• WORK REQUIRED
Retype the entries below word for word, leaving none out.

[Transcribed page contents]

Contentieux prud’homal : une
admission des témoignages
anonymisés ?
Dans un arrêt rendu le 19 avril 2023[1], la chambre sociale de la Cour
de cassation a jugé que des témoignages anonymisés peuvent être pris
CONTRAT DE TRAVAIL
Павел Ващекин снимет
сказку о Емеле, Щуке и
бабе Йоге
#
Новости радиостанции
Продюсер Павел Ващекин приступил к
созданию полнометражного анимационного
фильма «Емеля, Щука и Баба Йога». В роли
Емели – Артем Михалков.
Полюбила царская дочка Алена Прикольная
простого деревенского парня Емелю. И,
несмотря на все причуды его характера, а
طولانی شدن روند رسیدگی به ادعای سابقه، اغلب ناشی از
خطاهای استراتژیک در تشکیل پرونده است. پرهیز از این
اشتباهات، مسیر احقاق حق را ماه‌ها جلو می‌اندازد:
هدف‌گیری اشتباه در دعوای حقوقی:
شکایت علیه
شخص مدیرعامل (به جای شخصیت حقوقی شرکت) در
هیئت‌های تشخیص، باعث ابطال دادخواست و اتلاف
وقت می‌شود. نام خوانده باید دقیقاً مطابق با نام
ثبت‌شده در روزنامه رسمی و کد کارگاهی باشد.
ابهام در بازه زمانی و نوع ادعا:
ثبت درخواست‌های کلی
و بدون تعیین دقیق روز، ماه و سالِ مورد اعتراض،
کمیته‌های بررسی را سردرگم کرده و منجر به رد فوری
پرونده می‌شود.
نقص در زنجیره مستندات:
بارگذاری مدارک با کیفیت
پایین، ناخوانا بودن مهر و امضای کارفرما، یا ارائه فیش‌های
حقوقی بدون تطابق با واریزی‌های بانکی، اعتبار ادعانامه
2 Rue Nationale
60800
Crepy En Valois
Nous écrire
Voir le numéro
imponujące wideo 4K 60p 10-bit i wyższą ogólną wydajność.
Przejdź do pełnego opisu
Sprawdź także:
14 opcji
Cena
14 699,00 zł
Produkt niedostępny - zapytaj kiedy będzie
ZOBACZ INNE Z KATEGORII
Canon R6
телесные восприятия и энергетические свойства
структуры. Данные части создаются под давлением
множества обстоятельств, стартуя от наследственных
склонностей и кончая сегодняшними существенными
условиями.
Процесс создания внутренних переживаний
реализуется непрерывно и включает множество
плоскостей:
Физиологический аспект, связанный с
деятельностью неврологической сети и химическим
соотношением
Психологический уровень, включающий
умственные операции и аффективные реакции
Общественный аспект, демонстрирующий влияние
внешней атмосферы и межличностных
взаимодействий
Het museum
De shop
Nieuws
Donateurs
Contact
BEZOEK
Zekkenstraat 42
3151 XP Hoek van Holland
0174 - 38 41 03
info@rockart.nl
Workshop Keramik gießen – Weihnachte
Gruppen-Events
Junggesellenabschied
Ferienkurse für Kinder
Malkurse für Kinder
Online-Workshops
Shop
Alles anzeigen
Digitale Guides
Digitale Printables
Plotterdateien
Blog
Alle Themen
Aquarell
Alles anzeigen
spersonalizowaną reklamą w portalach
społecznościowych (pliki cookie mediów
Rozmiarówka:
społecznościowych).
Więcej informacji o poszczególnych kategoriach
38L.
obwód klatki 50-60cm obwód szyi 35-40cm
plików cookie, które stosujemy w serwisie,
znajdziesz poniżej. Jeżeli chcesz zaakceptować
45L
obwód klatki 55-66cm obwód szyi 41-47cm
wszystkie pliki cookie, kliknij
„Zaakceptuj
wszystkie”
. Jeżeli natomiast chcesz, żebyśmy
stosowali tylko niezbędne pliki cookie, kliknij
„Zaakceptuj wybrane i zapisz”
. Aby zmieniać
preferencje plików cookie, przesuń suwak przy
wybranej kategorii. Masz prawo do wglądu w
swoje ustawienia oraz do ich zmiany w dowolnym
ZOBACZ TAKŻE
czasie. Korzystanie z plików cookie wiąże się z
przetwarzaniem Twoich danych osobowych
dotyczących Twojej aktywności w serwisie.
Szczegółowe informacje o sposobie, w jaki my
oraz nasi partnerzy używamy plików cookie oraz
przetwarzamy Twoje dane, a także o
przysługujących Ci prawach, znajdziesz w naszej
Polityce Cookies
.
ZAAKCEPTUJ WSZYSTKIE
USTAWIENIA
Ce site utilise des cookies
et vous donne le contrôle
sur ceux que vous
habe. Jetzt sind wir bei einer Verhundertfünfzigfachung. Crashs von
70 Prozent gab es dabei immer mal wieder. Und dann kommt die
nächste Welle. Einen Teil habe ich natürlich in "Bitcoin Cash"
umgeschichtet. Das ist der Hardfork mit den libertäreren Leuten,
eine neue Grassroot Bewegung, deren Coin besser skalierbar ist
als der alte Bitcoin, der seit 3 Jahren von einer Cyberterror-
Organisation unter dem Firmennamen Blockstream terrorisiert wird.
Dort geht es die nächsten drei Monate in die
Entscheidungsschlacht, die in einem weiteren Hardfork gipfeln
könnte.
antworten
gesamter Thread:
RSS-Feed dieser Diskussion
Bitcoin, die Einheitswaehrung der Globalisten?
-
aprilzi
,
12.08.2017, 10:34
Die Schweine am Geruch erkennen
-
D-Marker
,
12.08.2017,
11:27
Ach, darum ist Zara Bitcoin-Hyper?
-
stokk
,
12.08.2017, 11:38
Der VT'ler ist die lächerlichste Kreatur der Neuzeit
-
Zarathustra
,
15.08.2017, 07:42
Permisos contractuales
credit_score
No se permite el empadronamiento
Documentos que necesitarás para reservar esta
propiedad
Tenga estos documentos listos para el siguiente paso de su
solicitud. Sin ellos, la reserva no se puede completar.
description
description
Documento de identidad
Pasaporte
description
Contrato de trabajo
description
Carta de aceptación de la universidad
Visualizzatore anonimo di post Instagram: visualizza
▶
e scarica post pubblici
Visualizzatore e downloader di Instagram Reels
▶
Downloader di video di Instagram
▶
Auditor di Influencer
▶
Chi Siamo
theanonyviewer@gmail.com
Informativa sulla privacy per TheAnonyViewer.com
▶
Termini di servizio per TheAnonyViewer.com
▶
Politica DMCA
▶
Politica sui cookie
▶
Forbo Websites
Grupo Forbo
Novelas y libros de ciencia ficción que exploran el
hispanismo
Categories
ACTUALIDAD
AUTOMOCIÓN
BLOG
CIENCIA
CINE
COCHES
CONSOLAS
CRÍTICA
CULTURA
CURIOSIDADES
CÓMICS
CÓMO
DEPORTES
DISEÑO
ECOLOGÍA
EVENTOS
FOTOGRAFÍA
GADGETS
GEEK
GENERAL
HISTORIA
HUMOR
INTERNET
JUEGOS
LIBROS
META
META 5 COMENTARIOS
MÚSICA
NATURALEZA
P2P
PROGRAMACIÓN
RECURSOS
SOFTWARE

• YOUR SOLUTION
Contentieux prud’homal : une
admission des témoignages
anonymisés ?
Dans un arrêt rendu le 19 avril 2023[1], la chambre sociale de la Cour
de cassation a jugé que des témoignages anonymisés peuvent être pris
CONTRAT DE TRAVAIL
Павел Ващекин снимет
сказку о Емеле, Щуке и
бабе Йоге
#
Новости радиостанции
Продюсер Павел Ващекин приступил к
созданию полнометражного анимационного
фильма «Емеля, Щука и Баба Йога». В роли
Емели – Артем Михалков.
Полюбила царская дочка Алена Прикольная
простого деревенского парня Емелю. И,
несмотря на все причуды его характера, а
طولانی شدن روند رسیدگی به ادعای سابقه، اغلب ناشی از
خطاهای استراتژیک در تشکیل پرونده است. پرهیز از این
اشتباهات، مسیر احقاق حق را ماه‌ها جلو می‌اندازد:
هدف‌گیری اشتباه در دعوای حقوقی:
شکایت علیه
شخص مدیرعامل (به جای شخصیت حقوقی شرکت) در
هیئت‌های تشخیص، باعث ابطال دادخواست و اتلاف
وقت می‌شود. نام خوانده باید دقیقاً مطابق با نام
ثبت‌شده در روزنامه رسمی و کد کارگاهی باشد.
ابهام در بازه زمانی و نوع ادعا:
ثبت درخواست‌های کلی
و بدون تعیین دقیق روز، ماه و سالِ مورد اعتراض،
کمیته‌های بررسی را سردرگم کرده و منجر به رد فوری
پرونده می‌شود.
نقص در زنجیره مستندات:
بارگذاری مدارک با کیفیت
پایین، ناخوانا بودن مهر و امضای کارفرما، یا ارائه فیش‌های
حقوقی بدون تطابق با واریزی‌های بانکی، اعتبار ادعانامه
2 Rue Nationale
60800
Crepy En Valois
Nous écrire
Voir le numéro
imponujące wideo 4K 60p 10-bit i wyższą ogólną wydajność.
Przejdź do pełnego opisu
Sprawdź także:
14 opcji
Cena
14 699,00 zł
Produkt niedostępny - zapytaj kiedy będzie
ZOBACZ INNE Z KATEGORII
Canon R6
телесные восприятия и энергетические свойства
структуры. Данные части создаются под давлением
множества обстоятельств, стартуя от наследственных
склонностей и кончая сегодняшними существенными
условиями.
Процесс создания внутренних переживаний
реализуется непрерывно и включает множество
плоскостей:
Физиологический аспект, связанный с
деятельностью неврологической сети и химическим
соотношением
Психологический уровень, включающий
умственные операции и аффективные реакции
Общественный аспект, демонстрирующий влияние
внешней атмосферы и межличностных
взаимодействий
Het museum
De shop
Nieuws
Donateurs
Contact
BEZOEK
Zekkenstraat 42
3151 XP Hoek van Holland
0174 - 38 41 03
info@rockart.nl
Workshop Keramik gießen – Weihnachte
Gruppen-Events
Junggesellenabschied
Ferienkurse für Kinder
Malkurse für Kinder
Online-Workshops
Shop
Alles anzeigen
Digitale Guides
Digitale Printables
Plotterdateien
Blog
Alle Themen
Aquarell
Alles anzeigen
spersonalizowaną reklamą w portalach
społecznościowych (pliki cookie mediów
Rozmiarówka:
społecznościowych).
Więcej informacji o poszczególnych kategoriach
38L.
obwód klatki 50-60cm obwód szyi 35-40cm
plików cookie, które stosujemy w serwisie,
znajdziesz poniżej. Jeżeli chcesz zaakceptować
45L
obwód klatki 55-66cm obwód szyi 41-47cm
wszystkie pliki cookie, kliknij
„Zaakceptuj
wszystkie”
. Jeżeli natomiast chcesz, żebyśmy
stosowali tylko niezbędne pliki cookie, kliknij
„Zaakceptuj wybrane i zapisz”
. Aby zmieniać
preferencje plików cookie, przesuń suwak przy
wybranej kategorii. Masz prawo do wglądu w
swoje ustawienia oraz do ich zmiany w dowolnym
ZOBACZ TAKŻE
czasie. Korzystanie z plików cookie wiąże się z
przetwarzaniem Twoich danych osobowych
dotyczących Twojej aktywności w serwisie.
Szczegółowe informacje o sposobie, w jaki my
oraz nasi partnerzy używamy plików cookie oraz
przetwarzamy Twoje dane, a także o
przysługujących Ci prawach, znajdziesz w naszej
Polityce Cookies
.
ZAAKCEPTUJ WSZYSTKIE
USTAWIENIA
Ce site utilise des cookies
et vous donne le contrôle
sur ceux que vous
habe. Jetzt sind wir bei einer Verhundertfünfzigfachung. Crashs von
70 Prozent gab es dabei immer mal wieder. Und dann kommt die
nächste Welle. Einen Teil habe ich natürlich in "Bitcoin Cash"
umgeschichtet. Das ist der Hardfork mit den libertäreren Leuten,
eine neue Grassroot Bewegung, deren Coin besser skalierbar ist
als der alte Bitcoin, der seit 3 Jahren von einer Cyberterror-
Organisation unter dem Firmennamen Blockstream terrorisiert wird.
Dort geht es die nächsten drei Monate in die
Entscheidungsschlacht, die in einem weiteren Hardfork gipfeln
könnte.
antworten
gesamter Thread:
RSS-Feed dieser Diskussion
Bitcoin, die Einheitswaehrung der Globalisten?
-
aprilzi
,
12.08.2017, 10:34
Die Schweine am Geruch erkennen
-
D-Marker
,
12.08.2017,
11:27
Ach, darum ist Zara Bitcoin-Hyper?
-
stokk
,
12.08.2017, 11:38
Der VT'ler ist die lächerlichste Kreatur der Neuzeit
-
Zarathustra
,
15.08.2017, 07:42
Permisos contractuales
credit_score
No se permite el empadronamiento
Documentos que necesitarás para reservar esta
propiedad
Tenga estos documentos listos para el siguiente paso de su
solicitud. Sin ellos, la reserva no se puede completar.
description
description
Documento de identidad
Pasaporte
description
Contrato de trabajo
description
Carta de aceptación de la universidad
Visualizzatore anonimo di post Instagram: visualizza
▶
e scarica post pubblici
Visualizzatore e downloader di Instagram Reels
▶
Downloader di video di Instagram
▶
Auditor di Influencer
▶
Chi Siamo
theanonyviewer@gmail.com
Informativa sulla privacy per TheAnonyViewer.com
▶
Termini di servizio per TheAnonyViewer.com
▶
Politica DMCA
▶
Politica sui cookie
▶
Forbo Websites
Grupo Forbo
Novelas y libros de ciencia ficción que exploran el
hispanismo
Categories
ACTUALIDAD
AUTOMOCIÓN
BLOG
CIENCIA
CINE
COCHES
CONSOLAS
CRÍTICA
CULTURA
CURIOSIDADES
CÓMICS
CÓMO
DEPORTES
DISEÑO
ECOLOGÍA
EVENTOS
FOTOGRAFÍA
GADGETS
GEEK
GENERAL
HISTORIA
HUMOR
INTERNET
JUEGOS
LIBROS
META
META 5 COMENTARIOS
MÚSICA
NATURALEZA
P2P
PROGRAMACIÓN
RECURSOS
SOFTWARE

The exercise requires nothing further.